**PROBLEM STATEMENT**
In the listing below, find the line with "Strensham Worcestershire" and the line with "Take a Boater", then return them and every line between them exactly, minus the pictures.

*** Opening of MATERIAL SUPPLIED ***

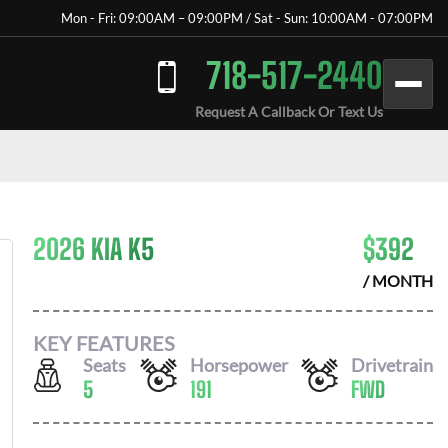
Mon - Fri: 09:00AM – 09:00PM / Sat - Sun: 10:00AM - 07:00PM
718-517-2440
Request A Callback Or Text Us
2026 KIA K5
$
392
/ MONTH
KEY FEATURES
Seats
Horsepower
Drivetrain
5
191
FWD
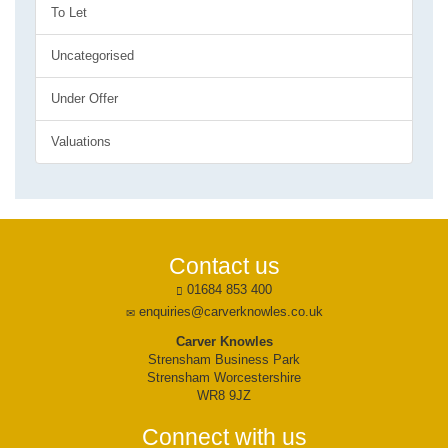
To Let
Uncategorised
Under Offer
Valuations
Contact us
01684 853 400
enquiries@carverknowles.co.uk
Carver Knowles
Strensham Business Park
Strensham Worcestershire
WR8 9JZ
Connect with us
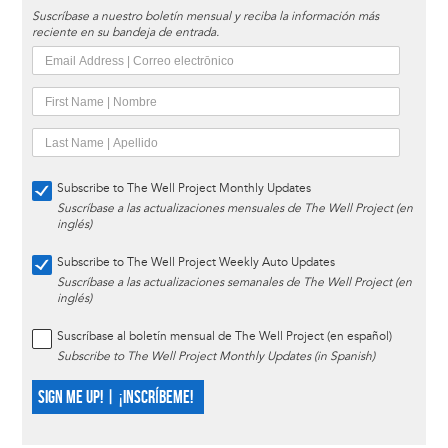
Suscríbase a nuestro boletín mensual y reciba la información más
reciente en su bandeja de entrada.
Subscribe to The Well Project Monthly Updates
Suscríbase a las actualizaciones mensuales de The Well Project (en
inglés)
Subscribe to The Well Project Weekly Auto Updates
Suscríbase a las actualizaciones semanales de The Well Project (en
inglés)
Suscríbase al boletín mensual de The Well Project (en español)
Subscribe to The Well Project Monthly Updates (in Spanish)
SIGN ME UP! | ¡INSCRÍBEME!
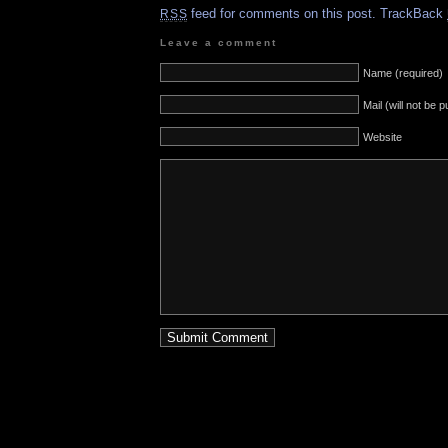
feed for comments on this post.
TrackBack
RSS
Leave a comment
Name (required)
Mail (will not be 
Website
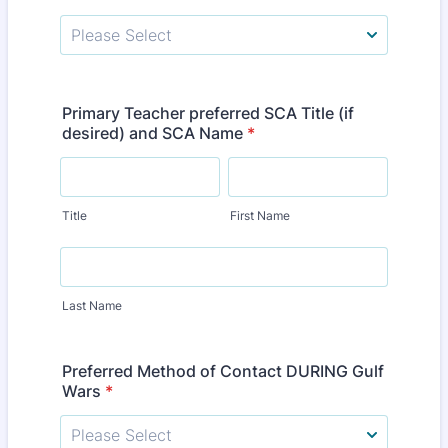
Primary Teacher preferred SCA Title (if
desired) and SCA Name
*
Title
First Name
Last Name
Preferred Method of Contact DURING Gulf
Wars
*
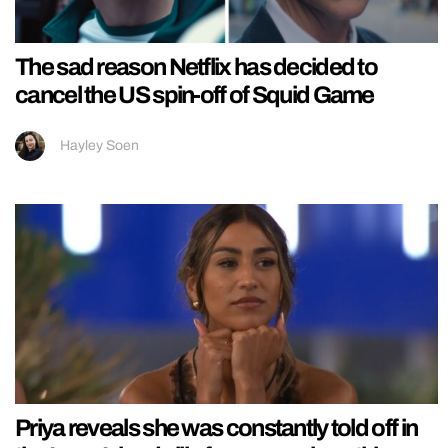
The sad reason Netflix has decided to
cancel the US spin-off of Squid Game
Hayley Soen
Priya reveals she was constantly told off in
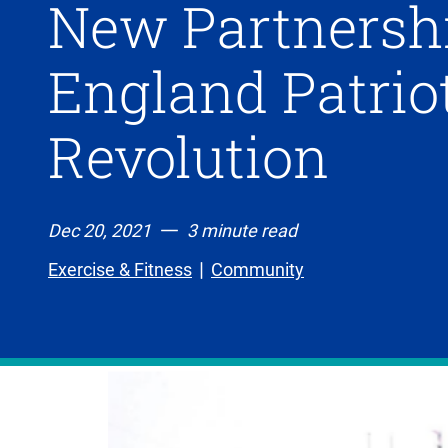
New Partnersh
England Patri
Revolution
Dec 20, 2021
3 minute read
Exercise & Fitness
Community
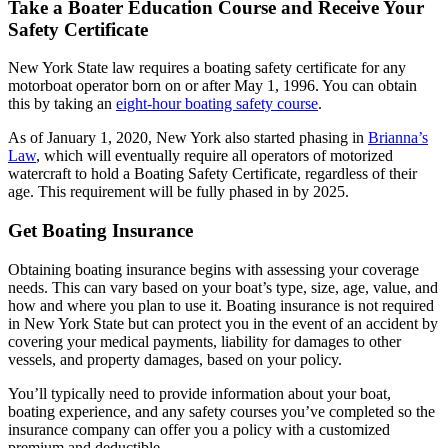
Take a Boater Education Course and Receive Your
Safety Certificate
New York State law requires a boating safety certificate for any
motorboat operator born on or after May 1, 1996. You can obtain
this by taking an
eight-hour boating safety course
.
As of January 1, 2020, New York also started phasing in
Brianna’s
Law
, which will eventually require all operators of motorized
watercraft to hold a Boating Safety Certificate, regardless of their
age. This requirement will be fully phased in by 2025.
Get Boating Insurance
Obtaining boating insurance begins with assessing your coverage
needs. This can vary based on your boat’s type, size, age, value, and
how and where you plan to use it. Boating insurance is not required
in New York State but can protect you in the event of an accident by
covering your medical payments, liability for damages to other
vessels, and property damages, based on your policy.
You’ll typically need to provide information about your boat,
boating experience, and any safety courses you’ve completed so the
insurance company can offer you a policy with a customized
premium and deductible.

*** Close of MATERIAL SUPPLIED ***

**EXERCISE RESULT**
Strensham Worcestershire
WR8 9JZ
Connect with us
Suscríbase a nuestro boletín mensual y reciba la información más
reciente en su bandeja de entrada.
Subscribe to The Well Project Monthly Updates
Suscríbase a las actualizaciones mensuales de The Well Project (en
inglés)
Subscribe to The Well Project Weekly Auto Updates
Suscríbase a las actualizaciones semanales de The Well Project (en
inglés)
Suscríbase al boletín mensual de The Well Project (en español)
Subscribe to The Well Project Monthly Updates (in Spanish)
SIGN ME UP! | ¡INSCRÍBEME!
feed for comments on this post.
TrackBack
RSS
Leave a comment
Name (required)
Mail (will not be 
Website
Primary Teacher preferred SCA Title (if
desired) and SCA Name
*
Title
First Name
Last Name
Preferred Method of Contact DURING Gulf
Wars
*
The sad reason Netflix has decided to
cancel the US spin-off of Squid Game
Hayley Soen
Priya reveals she was constantly told off in
New Partnersh
England Patri
Revolution
Dec 20, 2021
3 minute read
Exercise & Fitness
Community
Take a Boater Education Course and Receive Your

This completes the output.